One evening she turns to Hugo and says, “I have a request of you. Help me cut my toenails. It’s hard for me to cut them and hard for me to put polish on them.”

Hugo is surprised. He didn’t imagine she would address such a request to him. “With pleasure,” he says.

Nasha’s feet and ankles are pretty and delicate, and he cuts her toenails carefully and gently, as she instructs him.

“In our profession, our feet are the front,” she says with a guarded smile. Hugo doesn’t understand the exact meaning of that sentence. The contact with her, in any event, gives him no pleasure, maybe because she doesn’t thank him but says, “Very good,” and immediately adds, “Beyond the demands of the profession, it’s a good idea to look presentable. Did your parents insist on looking well?”

“My parents are pharmacists.”

“Untidiness drives me crazy, and here no one insists on order and cleanliness.”

“Why?” Hugo asks carelessly.

“Because everybody is only concerned with himself.”

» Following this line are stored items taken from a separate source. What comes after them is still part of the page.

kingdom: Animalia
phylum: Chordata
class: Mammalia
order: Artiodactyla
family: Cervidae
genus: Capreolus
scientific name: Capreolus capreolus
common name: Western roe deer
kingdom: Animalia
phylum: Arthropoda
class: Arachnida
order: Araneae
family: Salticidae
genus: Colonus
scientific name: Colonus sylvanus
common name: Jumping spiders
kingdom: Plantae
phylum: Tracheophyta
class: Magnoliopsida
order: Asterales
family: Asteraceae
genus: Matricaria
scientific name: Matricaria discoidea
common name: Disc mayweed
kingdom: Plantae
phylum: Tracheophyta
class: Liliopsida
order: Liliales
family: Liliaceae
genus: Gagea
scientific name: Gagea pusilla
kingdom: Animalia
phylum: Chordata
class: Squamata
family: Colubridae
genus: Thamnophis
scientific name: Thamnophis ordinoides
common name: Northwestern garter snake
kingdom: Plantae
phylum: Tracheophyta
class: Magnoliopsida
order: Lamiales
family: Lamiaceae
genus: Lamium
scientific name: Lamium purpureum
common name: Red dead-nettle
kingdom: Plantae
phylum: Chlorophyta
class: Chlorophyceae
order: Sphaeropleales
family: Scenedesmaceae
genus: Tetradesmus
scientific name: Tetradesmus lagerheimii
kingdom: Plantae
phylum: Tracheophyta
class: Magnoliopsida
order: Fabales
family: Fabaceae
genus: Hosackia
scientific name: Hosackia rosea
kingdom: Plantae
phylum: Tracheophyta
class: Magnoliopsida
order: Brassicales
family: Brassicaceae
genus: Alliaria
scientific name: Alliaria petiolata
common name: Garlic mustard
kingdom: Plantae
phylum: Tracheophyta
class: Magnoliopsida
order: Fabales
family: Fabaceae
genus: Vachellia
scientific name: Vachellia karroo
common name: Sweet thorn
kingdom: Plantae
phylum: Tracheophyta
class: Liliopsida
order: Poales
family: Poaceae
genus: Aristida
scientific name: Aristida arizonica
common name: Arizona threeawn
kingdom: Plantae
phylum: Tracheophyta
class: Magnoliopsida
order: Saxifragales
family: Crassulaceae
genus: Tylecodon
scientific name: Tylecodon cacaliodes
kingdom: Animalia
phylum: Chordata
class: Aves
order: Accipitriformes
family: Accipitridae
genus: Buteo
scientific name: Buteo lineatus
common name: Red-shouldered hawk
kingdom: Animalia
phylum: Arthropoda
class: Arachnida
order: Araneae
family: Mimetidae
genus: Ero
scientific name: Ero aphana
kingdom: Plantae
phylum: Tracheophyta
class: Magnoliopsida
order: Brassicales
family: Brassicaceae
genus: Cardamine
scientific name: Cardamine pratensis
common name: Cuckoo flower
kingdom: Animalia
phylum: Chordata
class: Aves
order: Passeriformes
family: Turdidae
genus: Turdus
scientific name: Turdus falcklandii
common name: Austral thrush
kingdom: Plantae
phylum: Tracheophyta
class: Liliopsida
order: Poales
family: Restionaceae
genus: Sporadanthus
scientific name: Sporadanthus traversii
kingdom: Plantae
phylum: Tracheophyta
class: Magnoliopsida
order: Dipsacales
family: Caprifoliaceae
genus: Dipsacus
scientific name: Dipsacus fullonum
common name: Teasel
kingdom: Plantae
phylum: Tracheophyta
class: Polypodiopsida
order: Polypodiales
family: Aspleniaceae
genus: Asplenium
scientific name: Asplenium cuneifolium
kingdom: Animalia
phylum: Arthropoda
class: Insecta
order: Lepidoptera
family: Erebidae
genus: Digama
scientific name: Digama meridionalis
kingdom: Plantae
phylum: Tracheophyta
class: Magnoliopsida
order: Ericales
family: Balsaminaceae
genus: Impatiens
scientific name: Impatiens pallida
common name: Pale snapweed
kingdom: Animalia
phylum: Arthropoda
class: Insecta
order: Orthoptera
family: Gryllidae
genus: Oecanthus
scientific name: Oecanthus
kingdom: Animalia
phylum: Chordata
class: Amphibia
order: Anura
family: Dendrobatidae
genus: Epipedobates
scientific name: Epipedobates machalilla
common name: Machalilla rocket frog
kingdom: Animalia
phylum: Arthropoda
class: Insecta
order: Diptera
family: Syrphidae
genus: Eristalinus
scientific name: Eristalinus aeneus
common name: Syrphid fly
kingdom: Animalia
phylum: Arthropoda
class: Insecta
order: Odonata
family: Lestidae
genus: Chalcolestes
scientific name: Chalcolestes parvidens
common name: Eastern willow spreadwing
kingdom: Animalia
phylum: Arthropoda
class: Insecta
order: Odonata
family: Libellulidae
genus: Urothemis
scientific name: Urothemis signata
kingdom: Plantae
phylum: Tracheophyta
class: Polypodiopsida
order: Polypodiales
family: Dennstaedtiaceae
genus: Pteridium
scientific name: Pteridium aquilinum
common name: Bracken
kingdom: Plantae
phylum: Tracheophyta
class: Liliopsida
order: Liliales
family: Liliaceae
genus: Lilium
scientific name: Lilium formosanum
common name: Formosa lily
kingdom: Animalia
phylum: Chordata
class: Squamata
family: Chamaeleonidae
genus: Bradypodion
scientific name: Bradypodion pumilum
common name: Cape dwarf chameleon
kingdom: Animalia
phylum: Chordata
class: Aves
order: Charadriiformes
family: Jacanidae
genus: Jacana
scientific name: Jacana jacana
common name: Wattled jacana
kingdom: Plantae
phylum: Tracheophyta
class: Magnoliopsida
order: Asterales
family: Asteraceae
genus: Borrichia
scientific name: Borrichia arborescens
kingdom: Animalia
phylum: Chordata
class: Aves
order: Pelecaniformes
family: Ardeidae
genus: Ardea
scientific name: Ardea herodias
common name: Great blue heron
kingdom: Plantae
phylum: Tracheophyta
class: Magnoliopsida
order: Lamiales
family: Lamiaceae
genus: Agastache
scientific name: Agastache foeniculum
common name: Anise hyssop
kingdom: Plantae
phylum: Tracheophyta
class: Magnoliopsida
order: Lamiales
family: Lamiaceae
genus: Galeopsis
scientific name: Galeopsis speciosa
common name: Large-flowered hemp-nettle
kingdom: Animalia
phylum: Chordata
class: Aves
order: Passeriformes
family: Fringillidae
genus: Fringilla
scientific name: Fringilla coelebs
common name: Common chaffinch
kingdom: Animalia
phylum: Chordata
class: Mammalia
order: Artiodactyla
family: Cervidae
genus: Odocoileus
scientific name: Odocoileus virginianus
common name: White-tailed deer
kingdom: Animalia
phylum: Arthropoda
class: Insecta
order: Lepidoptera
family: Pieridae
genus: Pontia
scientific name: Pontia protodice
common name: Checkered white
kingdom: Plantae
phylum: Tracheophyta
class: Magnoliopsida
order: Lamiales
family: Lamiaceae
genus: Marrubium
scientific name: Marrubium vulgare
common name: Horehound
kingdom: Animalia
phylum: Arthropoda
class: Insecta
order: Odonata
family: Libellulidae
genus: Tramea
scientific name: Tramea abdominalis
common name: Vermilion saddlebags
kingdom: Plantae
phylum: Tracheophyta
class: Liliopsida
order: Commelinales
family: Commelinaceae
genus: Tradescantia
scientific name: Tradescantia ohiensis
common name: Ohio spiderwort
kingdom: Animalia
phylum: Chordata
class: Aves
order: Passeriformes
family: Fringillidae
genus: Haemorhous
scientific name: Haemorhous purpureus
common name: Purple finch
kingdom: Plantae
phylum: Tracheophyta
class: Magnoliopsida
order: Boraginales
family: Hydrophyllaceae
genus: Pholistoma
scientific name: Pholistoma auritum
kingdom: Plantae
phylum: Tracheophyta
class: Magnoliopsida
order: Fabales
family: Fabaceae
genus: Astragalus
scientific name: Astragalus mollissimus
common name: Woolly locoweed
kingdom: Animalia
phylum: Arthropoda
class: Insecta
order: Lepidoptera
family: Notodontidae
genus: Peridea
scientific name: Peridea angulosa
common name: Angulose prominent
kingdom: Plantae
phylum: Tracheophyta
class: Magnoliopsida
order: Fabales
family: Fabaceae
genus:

That night he hears one of the guests say, “Now there are no more Jews here. They’ve all reached their destination, and we’ll pull out those who are in hiding one by one. We managed to cleanse the region of Jews. Now it’s possible to breathe.”

“Have they all gone away?” asks Nasha.

“Without an exception.”

“And now there won’t be any more Jews?”

“We did our duty, once and for all.”

Hugo understands most of what the man says, and what he doesn’t understand, he guesses. But he consoles himself with the thought that his mother is hiding in a distant, unknown village. There her childhood friend is watching over her, the way Mariana and Nasha are watching over him.